* _Your goal_
Leave out the images; return the rest of the data exactly.
-- Input material follows --
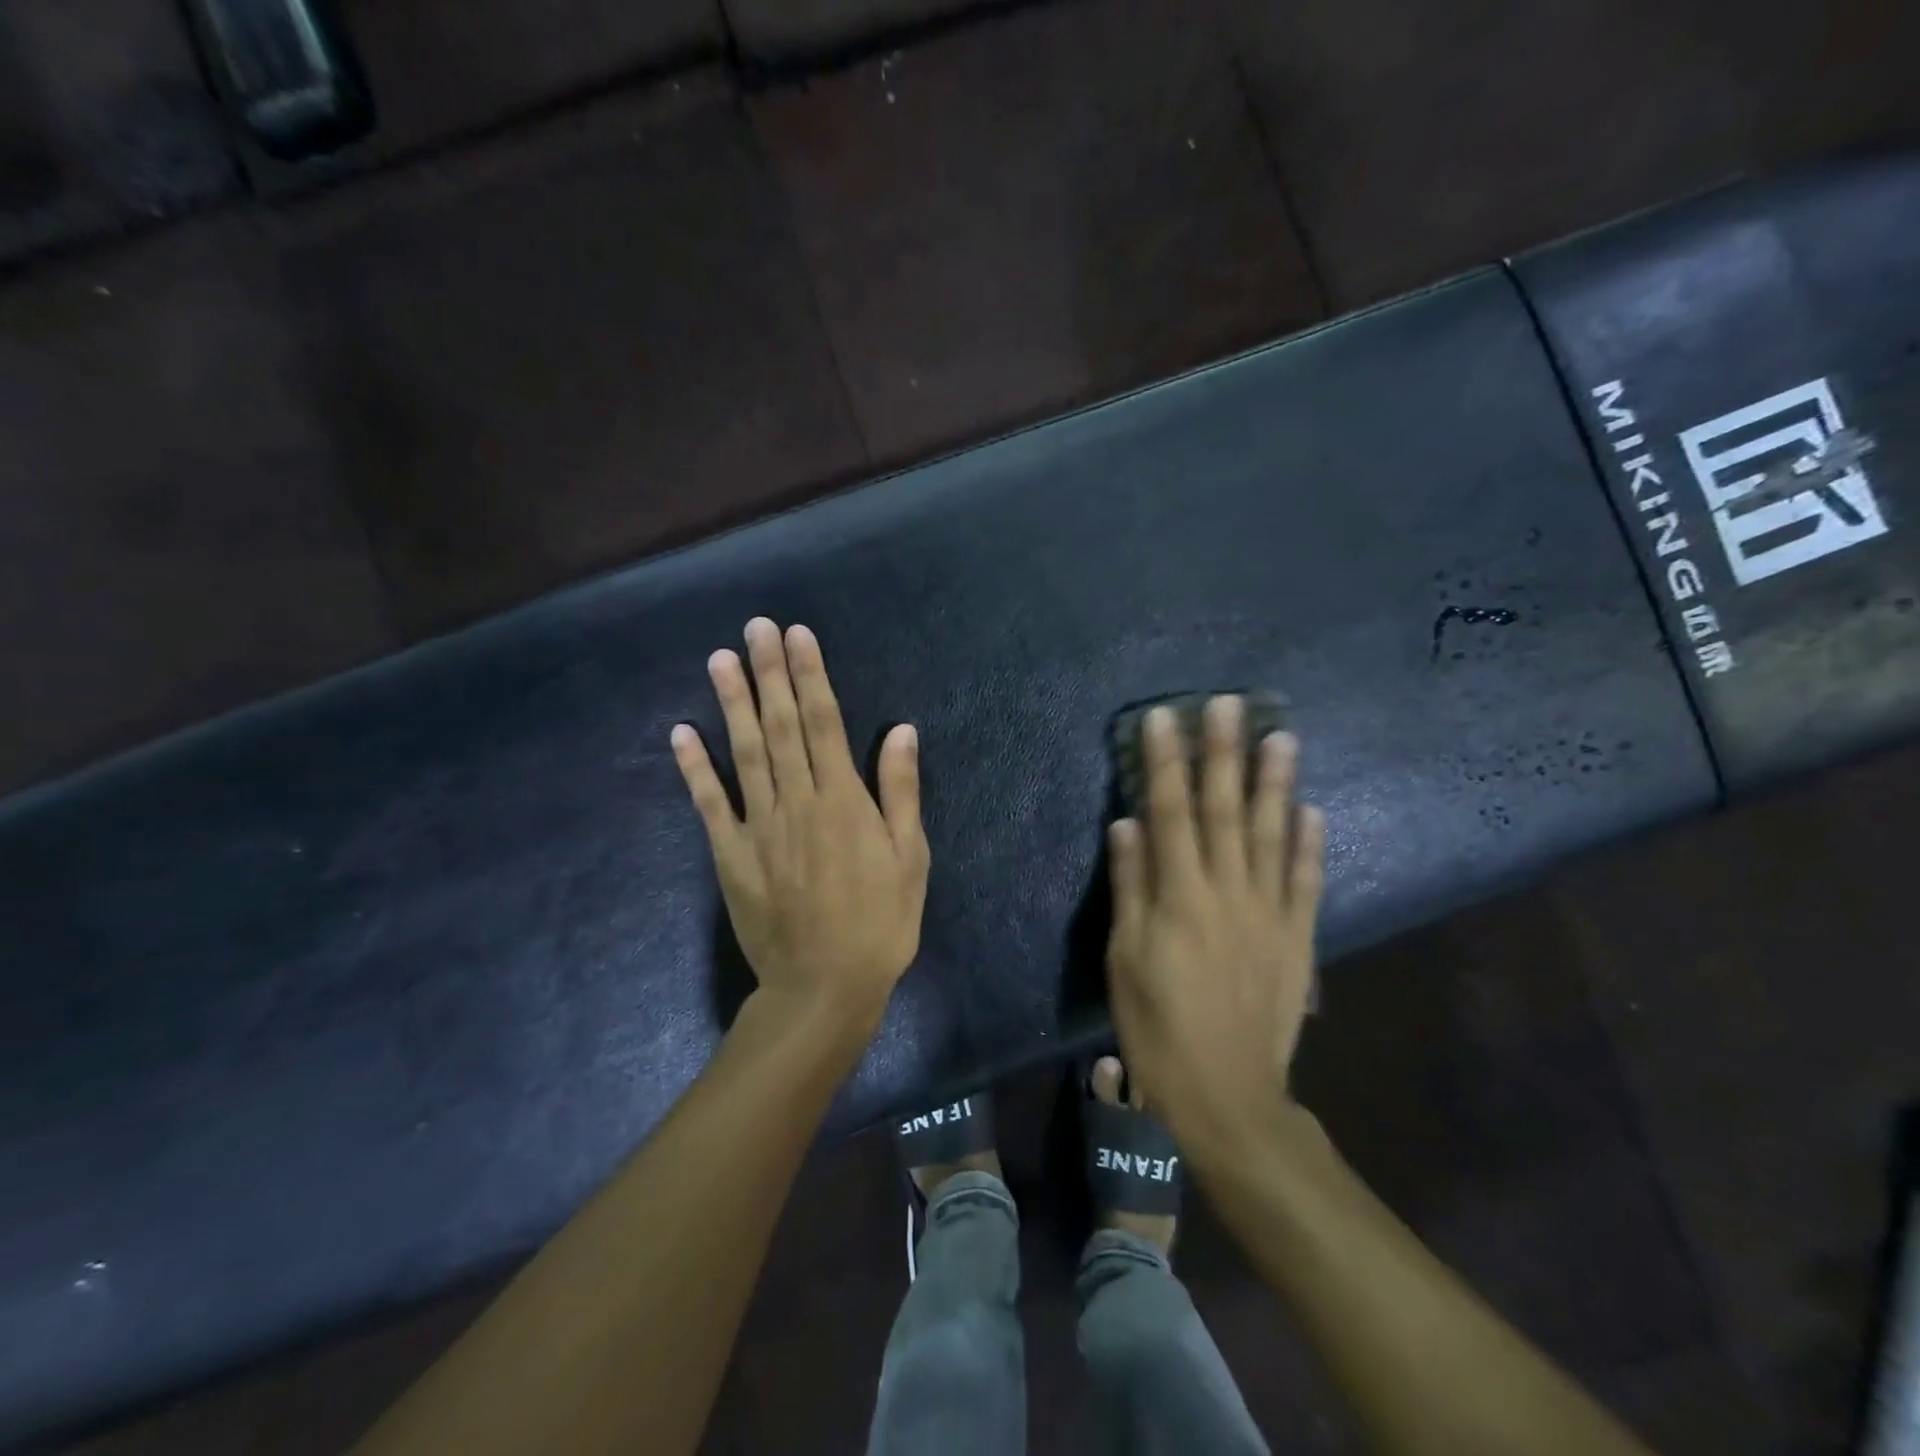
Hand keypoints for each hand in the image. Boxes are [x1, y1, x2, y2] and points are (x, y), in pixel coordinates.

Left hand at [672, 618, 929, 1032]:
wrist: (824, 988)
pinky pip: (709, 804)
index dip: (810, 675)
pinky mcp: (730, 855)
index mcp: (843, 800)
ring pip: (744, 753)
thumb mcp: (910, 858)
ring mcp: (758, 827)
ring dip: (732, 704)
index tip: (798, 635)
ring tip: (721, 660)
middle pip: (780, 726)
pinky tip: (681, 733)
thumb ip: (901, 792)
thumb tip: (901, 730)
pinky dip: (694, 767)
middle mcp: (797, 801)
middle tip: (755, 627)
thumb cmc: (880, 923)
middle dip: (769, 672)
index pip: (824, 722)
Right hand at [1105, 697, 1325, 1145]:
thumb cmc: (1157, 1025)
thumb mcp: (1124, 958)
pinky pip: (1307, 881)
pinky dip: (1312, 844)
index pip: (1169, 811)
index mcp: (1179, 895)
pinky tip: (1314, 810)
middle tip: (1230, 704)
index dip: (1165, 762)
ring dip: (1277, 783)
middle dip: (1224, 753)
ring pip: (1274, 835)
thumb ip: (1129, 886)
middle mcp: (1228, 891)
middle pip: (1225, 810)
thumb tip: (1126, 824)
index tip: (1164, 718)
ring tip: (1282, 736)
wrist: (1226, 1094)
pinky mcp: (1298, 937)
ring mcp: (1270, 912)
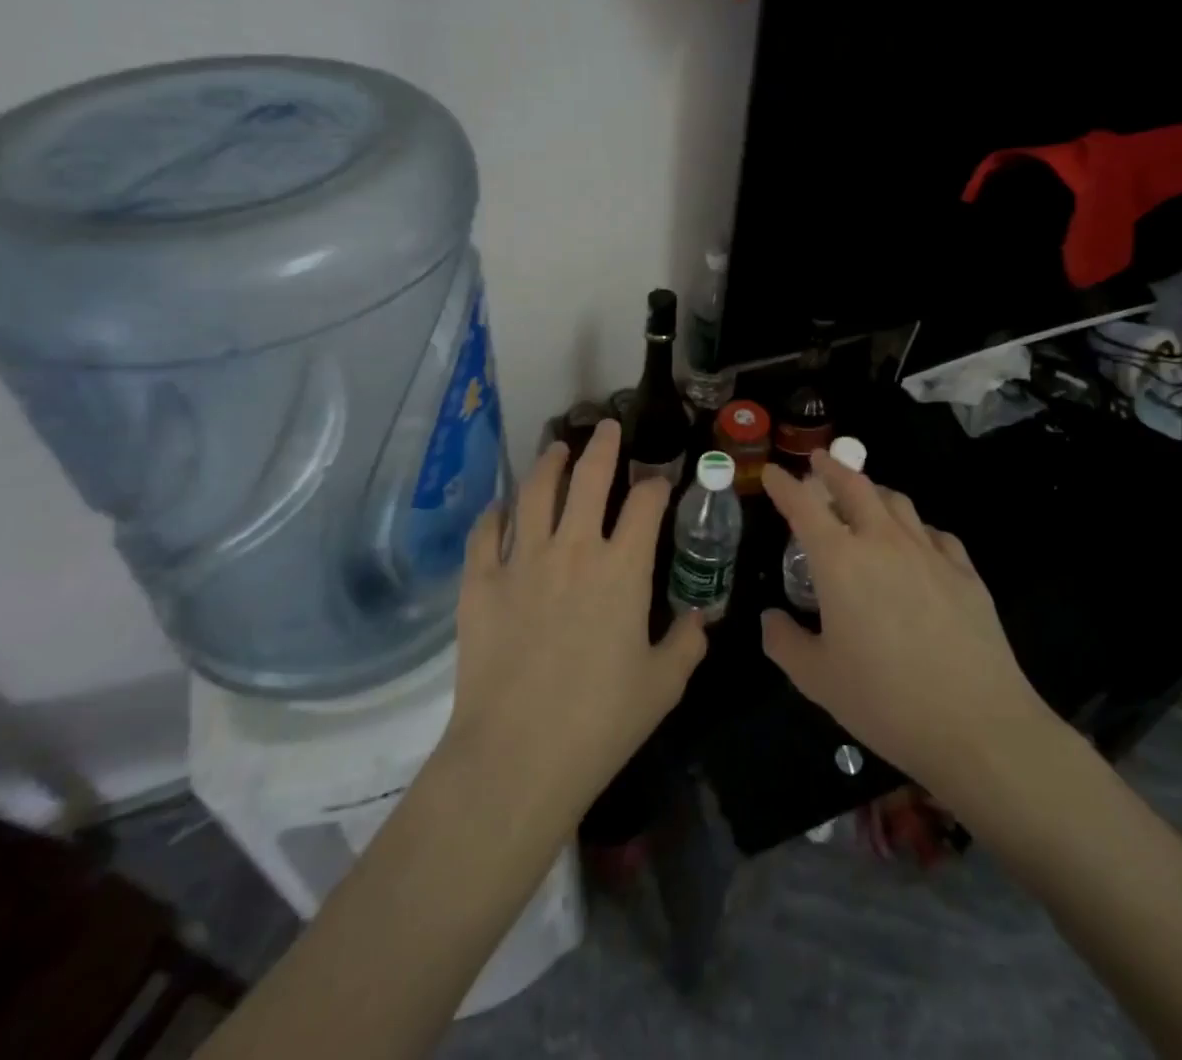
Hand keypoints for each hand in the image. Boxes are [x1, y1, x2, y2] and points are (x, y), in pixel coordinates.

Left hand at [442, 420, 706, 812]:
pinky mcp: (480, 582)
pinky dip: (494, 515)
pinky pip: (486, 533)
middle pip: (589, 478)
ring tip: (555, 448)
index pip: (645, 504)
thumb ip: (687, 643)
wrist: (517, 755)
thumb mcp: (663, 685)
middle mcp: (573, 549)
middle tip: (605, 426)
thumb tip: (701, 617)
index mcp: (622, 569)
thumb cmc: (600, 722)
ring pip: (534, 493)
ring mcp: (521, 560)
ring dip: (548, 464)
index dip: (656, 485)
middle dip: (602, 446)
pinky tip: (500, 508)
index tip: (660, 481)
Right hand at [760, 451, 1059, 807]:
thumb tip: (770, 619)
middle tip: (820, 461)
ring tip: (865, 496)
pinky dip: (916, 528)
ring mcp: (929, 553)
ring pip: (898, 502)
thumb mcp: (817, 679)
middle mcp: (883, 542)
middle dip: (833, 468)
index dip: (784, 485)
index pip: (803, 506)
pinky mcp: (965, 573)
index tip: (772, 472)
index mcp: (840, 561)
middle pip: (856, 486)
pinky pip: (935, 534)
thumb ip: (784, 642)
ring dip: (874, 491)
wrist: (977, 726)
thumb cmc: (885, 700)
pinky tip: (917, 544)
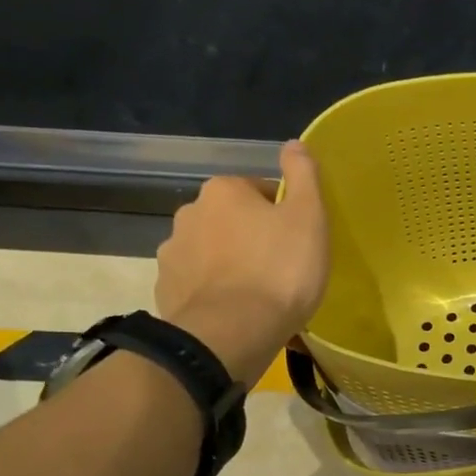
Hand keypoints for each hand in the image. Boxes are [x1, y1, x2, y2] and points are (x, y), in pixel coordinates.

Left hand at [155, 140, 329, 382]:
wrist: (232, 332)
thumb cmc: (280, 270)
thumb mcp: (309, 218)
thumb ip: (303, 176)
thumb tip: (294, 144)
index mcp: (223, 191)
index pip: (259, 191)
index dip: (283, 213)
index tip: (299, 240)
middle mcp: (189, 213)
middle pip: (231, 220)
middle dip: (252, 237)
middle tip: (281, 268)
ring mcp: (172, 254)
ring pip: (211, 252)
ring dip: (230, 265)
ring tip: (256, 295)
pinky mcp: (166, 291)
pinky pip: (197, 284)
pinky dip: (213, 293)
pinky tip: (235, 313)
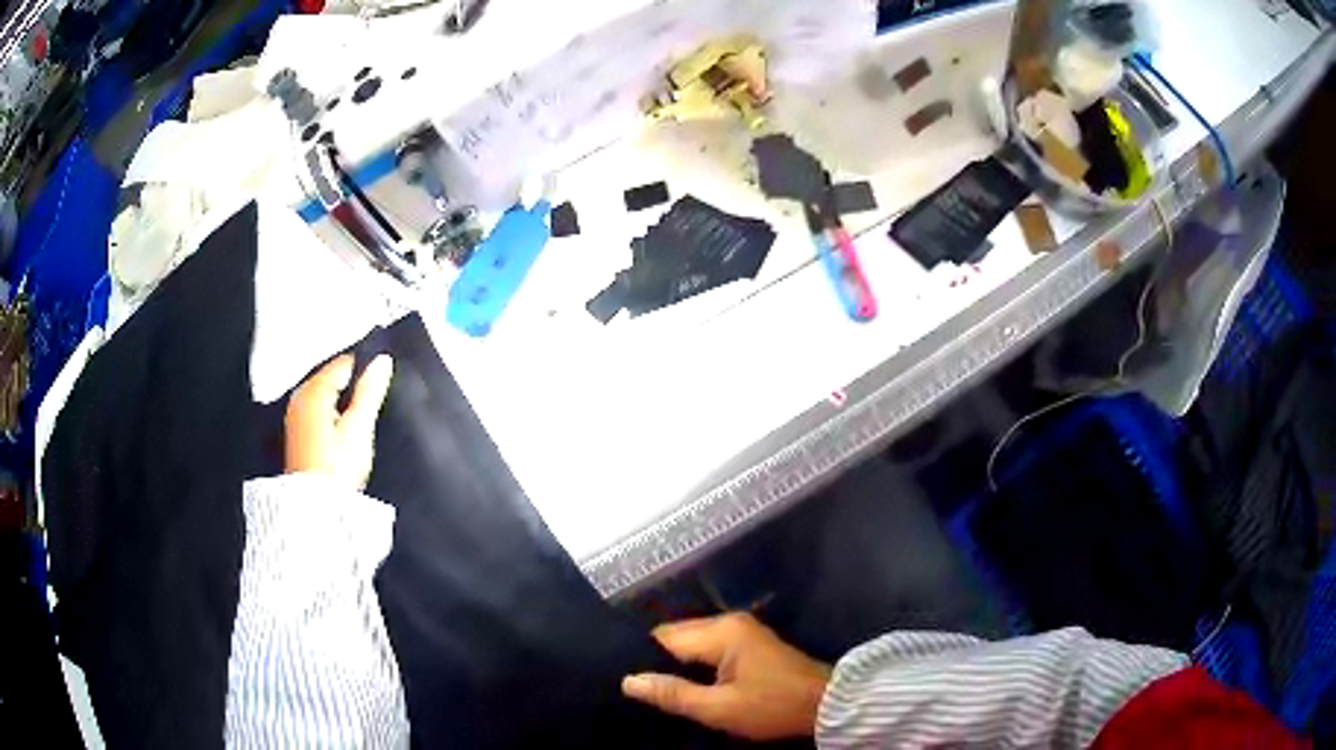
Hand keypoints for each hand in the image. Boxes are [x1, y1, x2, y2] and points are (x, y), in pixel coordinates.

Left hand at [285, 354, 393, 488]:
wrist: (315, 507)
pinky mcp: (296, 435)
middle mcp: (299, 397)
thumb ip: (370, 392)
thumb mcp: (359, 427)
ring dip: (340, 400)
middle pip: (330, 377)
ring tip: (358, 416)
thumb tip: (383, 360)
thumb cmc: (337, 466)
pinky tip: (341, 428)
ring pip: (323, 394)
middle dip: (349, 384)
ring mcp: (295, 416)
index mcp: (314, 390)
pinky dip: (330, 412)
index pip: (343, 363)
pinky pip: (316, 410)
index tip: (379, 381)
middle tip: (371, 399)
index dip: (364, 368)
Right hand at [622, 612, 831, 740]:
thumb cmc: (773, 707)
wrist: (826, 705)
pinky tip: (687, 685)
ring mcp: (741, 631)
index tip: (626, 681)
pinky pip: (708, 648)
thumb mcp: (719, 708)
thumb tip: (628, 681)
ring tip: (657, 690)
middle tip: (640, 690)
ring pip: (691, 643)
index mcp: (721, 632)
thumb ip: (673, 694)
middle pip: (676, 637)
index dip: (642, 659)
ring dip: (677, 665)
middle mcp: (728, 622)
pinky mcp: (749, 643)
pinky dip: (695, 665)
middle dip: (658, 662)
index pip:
-- Input material concluded --
* _Task result_
Hand keypoints for each hand in the image. Boxes are [x1, y1, x2, y2] and points are (x, y), in pixel coordinates.

Left hand at [672, 618, 929, 1032]:
wrist: (824, 988)
pinky pip: (709, 804)
index dip: (810, 675)
pinky mcp: (730, 855)
index mcp: (843, 800)
ring pip: (744, 753)
thumb mcp: (910, 858)
ring mcp: (758, 827)
ring dip: (732, 704)
index tip: (798, 635)
ring tip: (721, 660)
middle pip: (780, 726)
pinky tip: (681, 733)
thumb ip: (901, 792)
thumb tip: (901, 730)
pinky dip: (694, 767)
middle mcp: (797, 801)
middle tip: (755, 627)
thumb cmc: (880, 923)
middle dip: (769, 672)
index pip: (824, 722)
Right hand at [1105, 697, 1325, 1145]:
thumb cmc: (1157, 1025)
thumb mcp: (1124, 958)
pinky pip: (1307, 881)
pinky dip: (1312, 844)
index pip: (1169, 811)
index mcp: (1179, 895)
pinky tip: (1314, 810)
middle tip: (1230, 704)
index dip: (1165, 762)
ring dip: (1277, 783)
middle dip: (1224, 753)
ring pip: (1274, 835)
thumb ip: (1129, 886)
middle mcp: (1228, 891)
middle pip: (1225, 810)
thumb tip: (1126, 824)
index tip: (1164, 718)
ring tip: (1282, 736)
wrist: (1226, 1094)
pinky mcp: (1298, 937)
ring mcp: (1270, 912)
Hand keypoints for each hand in the image. Boxes are [x1, y1, x2, y2] and points are (x, y), in pixel coordinates.

Left hand at [442, 420, 706, 812]:
pinky mcp: (480, 582)
pinky dip: (494, 515)
pinky pip: (486, 533)
middle pip: (589, 478)
ring tip: (555, 448)
index pip: (645, 504)
thumb ip: (687, 643)
wrist: (517, 755)
thumb mcp: (663, 685)
middle mcp: (573, 549)
middle tip: (605, 426)
thumb tip: (701, 617)
index mcp: (622, 569)
thumb cmc: (600, 722)
ring pip: (534, 493)
ring mcp: (521, 560)
ring dip: (548, 464)
index dip: (656, 485)
middle dip: (602, 446)
pinky tip: (500, 508)
index tip: (660, 481)
Right hand at [760, 451, 1059, 807]:
thumb tip: (770, 619)
middle tip: (820, 461)
ring tip: (865, 496)
pinky dip: (916, 528)
ring mcp: (929, 553)
ring pip: (898, 502)
thumb mcp: (817, 679)
middle mcp: (883, 542)
middle dip: (833, 468)
index dip: (784, 485)
index pip: (803, 506)
pinky mcp: (965, 573)
index tip: (772, 472)
index mcp: (840, 561)
middle pip: (856, 486)
pinky pip: (935, 534)
thumb ip: (784, 642)
ring dip: (874, 491)
wrist: (977, 726)
thumb cmc: (885, 700)
pinky tip: (917, 544)
Hand keypoints for each hand in the image. Boxes are [x1, y1, x2, y2] and points are (x, y), in pixel coordinates.

Left hand at [155, 140, 329, 382]:
wrist: (232, 332)
thumb cmc: (280, 270)
thumb mcp: (309, 218)
thumb ip: (303, 176)
thumb tip: (294, 144)
index mcp: (223, 191)
index pip: (259, 191)
index dip: (283, 213)
index tip: (299, 240)
middle mcp: (189, 213)
middle pip: (231, 220)
middle dip: (252, 237)
middle tip: (281, 268)
ring mcp: (172, 254)
ring pip: (211, 252)
ring dip: (230, 265)
ring tip: (256, 295)
pinky mcp: (166, 291)
pinky pip: (197, 284)
pinky dip: (213, 293)
pinky tip: (235, 313)
Hand keypoints for each hand in the image. Boxes are [x1, y1, x2, y2] and points are (x, y), in pixel coordinates.

Left hand at [285, 354, 393, 488]:
wrist: (315, 507)
pinky mcp: (296, 435)
middle mcp: (299, 397)
thumb ip: (370, 392)
thumb mcp: (359, 427)
ring dip: (340, 400)
middle pip: (330, 377)
ring tip: (358, 416)
thumb tip: (383, 360)
thumb cmc: (337, 466)
pinky tip: (341, 428)
ring pip: (323, 394)
middle dip: (349, 384)
ring mcp: (295, 416)
index mcp: (314, 390)
pinky dip: (330, 412)
index pip: (343, 363)
pinky pip: (316, 410)
index tip: (379, 381)
middle tip: (371, 399)
index dip: (364, 368)
Right hand at [622, 612, 831, 740]:
thumb cmc: (773, 707)
wrist: (826, 705)
pinky tip: (687, 685)
ring mcp: (741, 631)
index tip: (626, 681)
pinky pip: (708, 648)
thumb mcp: (719, 708)
thumb tip: (628, 681)
ring tip: (657, 690)
middle tip: (640, 690)
ring pip: (691, 643)
index mcp: (721, 632)
thumb ip: (673, 694)
middle pip: (676, 637)
index dip: (642, 659)
ring dip: (677, 665)
middle mcp: (728, 622)
pinky mcp: (749, 643)
pinky dip: (695, 665)
middle dip: (658, 662)
index pip:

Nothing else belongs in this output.